Some points that put Dawkins in perspective and critique his distortions or misapplications include, among others:
  • Religion criticizes metaphysical claims of modern evolutionism and needn’t deny evolutionary biology as far as empirical evidence implies it. Great religious thinkers contest philosophical uses of evolutionary biology and social Darwinism. Evolutionist metaphysics is riddled with too many problems to warrant serious consideration. Reductionist naturalism applied to consciousness/spirit/intelligence is laughable. 
  • It isn’t the truth but problem solving capacity of evolutionary biology that needs our attention. Science can’t fight symbolic, existential truths and in fact deeper questions it leaves out as it focuses on fallible models predicting certain results. If science deals with truth, it is not the metaphysical truth but truths we construct and keep refining.
  • Dawkins says he is interested in knowing about what is true and religion doesn’t fit the bill. Now religion is interested in saving people from suffering – and hell – and not truth itself.
  • Argument from selfish gene thesis needs to be properly appreciated rather than straightway condemned. It is parasitic on a profound truth that all life is individual and we can appreciate or experience anything only in terms of primordial experience of subjectivity or self – from Plato to Iqbal we have traditional arguments for enlightened self interest  or what Iqbal phrases as Khudi ki zed mei sari khudayi.

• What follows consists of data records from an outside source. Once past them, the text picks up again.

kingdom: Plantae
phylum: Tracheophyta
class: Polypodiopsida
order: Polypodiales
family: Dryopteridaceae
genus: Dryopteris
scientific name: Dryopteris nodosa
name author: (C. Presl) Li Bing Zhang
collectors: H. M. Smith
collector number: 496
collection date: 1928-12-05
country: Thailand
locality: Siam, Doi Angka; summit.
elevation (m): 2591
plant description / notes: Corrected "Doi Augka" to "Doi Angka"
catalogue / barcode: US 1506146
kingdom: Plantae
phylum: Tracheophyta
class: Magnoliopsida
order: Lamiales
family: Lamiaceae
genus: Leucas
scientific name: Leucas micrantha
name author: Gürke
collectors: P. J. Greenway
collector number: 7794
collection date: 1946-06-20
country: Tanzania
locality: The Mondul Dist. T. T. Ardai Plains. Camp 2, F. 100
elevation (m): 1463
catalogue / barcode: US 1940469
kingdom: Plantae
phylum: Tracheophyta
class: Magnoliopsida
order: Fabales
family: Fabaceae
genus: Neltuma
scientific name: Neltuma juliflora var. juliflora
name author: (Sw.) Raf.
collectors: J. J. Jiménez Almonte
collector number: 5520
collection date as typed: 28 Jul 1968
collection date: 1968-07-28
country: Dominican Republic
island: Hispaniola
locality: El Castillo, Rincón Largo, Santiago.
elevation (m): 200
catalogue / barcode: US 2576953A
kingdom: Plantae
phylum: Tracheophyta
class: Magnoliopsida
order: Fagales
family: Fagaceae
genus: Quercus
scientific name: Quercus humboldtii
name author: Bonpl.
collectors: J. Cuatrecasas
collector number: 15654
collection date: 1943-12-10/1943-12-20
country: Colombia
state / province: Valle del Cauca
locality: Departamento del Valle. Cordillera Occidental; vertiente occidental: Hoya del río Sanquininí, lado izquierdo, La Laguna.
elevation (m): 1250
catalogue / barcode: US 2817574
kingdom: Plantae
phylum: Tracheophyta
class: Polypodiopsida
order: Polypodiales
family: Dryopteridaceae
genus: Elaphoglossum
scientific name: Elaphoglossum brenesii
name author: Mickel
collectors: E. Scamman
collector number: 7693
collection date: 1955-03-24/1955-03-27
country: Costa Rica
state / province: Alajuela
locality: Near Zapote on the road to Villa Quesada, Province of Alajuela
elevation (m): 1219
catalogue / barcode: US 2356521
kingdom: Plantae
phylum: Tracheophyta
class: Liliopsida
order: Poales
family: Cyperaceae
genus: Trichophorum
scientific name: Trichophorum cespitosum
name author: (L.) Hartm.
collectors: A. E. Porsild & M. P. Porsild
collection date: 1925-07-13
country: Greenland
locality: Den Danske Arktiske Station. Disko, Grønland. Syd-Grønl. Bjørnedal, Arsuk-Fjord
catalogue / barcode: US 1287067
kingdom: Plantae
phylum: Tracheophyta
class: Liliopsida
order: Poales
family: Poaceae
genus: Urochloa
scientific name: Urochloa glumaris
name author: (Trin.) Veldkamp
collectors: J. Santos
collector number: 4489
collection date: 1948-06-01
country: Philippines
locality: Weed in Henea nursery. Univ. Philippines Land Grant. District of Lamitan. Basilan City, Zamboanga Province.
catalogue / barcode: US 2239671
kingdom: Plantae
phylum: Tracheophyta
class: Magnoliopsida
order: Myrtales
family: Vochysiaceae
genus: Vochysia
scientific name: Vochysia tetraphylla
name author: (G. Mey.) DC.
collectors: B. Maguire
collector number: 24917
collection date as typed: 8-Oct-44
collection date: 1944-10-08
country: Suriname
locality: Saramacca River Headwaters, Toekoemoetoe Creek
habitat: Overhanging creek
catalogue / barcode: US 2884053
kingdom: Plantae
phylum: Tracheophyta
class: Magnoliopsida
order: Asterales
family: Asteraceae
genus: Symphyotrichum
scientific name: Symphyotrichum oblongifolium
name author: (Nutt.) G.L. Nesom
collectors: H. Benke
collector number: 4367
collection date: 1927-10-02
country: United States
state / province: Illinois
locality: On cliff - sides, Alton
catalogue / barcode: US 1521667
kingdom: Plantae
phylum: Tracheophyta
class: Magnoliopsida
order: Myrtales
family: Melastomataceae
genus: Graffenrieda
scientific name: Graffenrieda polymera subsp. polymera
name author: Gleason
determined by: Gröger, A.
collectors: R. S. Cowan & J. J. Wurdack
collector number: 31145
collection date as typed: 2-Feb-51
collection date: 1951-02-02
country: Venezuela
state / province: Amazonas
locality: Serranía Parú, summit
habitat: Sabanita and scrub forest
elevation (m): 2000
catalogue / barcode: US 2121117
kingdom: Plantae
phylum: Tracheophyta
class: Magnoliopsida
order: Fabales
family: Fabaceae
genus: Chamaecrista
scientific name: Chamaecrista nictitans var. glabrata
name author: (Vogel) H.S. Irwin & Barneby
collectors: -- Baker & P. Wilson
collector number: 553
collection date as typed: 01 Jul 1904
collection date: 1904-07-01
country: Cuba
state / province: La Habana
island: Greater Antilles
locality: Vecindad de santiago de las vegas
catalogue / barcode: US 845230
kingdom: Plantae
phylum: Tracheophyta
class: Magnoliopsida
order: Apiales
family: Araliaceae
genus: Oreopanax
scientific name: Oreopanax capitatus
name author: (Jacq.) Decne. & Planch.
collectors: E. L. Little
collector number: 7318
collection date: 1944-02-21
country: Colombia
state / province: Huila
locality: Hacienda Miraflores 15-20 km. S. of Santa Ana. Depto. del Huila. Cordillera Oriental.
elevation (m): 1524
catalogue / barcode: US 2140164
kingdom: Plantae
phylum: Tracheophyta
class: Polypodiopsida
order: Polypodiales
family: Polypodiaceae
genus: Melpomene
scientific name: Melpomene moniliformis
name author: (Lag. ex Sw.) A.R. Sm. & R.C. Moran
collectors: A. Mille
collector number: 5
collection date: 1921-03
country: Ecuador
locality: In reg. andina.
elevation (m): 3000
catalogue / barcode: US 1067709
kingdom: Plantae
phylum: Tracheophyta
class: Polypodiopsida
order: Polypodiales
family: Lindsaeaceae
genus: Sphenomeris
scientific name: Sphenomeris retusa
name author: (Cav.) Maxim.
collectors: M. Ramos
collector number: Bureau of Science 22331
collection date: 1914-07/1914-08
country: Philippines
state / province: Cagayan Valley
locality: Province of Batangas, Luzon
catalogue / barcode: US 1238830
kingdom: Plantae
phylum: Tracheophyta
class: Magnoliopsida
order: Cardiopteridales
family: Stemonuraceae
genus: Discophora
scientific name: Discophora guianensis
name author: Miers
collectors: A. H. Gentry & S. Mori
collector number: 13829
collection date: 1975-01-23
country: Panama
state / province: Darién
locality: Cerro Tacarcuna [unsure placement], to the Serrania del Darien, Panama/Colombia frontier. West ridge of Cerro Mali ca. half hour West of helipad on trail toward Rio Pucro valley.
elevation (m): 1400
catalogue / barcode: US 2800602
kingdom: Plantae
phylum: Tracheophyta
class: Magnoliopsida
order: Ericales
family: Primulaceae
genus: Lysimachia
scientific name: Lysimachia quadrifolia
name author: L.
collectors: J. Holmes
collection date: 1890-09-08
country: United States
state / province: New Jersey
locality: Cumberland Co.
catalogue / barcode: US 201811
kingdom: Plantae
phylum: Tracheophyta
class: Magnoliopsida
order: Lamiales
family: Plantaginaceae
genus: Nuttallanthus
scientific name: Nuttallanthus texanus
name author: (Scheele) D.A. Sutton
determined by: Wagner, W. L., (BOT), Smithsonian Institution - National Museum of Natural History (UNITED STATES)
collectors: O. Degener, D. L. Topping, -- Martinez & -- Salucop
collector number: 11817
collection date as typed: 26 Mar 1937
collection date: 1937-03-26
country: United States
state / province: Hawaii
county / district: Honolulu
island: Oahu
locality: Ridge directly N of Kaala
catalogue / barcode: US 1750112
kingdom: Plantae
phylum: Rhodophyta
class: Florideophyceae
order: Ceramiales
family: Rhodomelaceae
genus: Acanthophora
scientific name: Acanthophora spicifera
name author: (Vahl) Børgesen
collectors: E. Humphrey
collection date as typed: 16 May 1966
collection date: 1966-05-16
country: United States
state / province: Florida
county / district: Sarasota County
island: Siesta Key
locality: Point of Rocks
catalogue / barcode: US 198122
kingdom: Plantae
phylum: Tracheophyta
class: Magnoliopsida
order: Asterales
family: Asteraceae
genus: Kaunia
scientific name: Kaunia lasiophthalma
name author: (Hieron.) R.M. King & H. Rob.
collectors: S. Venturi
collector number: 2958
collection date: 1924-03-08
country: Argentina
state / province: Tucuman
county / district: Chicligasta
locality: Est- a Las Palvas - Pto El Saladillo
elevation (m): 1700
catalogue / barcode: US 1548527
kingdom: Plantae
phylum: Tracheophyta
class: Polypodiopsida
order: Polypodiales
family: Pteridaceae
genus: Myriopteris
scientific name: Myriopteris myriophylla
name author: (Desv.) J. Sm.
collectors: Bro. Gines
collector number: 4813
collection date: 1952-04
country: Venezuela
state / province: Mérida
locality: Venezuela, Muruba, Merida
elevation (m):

  • Dawkins creates a ghost out of the body and spirit of religion and then proves ghost is a figment of imagination. He doesn’t engage with any theologian properly; he quotes his own imagined definition of God or Beyond or supernatural that he pitches against the natural and empirical and then finds it easy to question.
  • Dawkins attacks (personal) God and mystics talk about Godhead, Absolute, Self, Ground of Being, Unity of Existence instead of existence of personal God taken as Absolute.
  • Dawkins attack God of heavens, a supernatural God who is to be believed without evidence. Mystics talk about God within who is to be realized or witnessed rather than believed on authority.
  • Dawkins is uncompromising champion of reason and evidence. So is Buddha, a founder of a mystical religion.
  • Michael Ruse, atheist and philosopher of science, questions Dawkins and thinks it is shameful to be an atheist if God Delusion is the standard. He accuses him of failing to engage with sophisticated religious thinkers and therefore keeps repeating simplistic notions. 
  • There are no absolute proofs for God but there are five and in fact many more ways of finding God that though not formal and indubitable proofs are very strong pointers. How convincing are they may be decided by reading their modern statement by Maritain and Kreeft’s defense in The Philosophy of Thomas Aquinas. If we refuse to entertain any theistic thesis, howsoever sophisticated, we have likes of Heidegger and Wittgenstein and Derrida and Levinas talking about quasidivine nature of Being (Being can’t be refuted by Dawkinian strategy). The fact that Dawkins doesn’t engage with highly sophisticated religious and secular understanding of the grammar of religious belief or God-talk or language-of-transcendence forces us to say that he knows so little about philosophical theology as Harun Yaha knows about evolution. Both utterly fail to impress us.
  • The only task that if performed would silence Dawkins and his fundamentalist theological critics is showing how theology is autology (science of Self) and translating theological terms into existential language of certain mystics or leading theology back to its source in metaphysics. Then we don’t use word God but Being and thus we can’t have a title like God Delusion.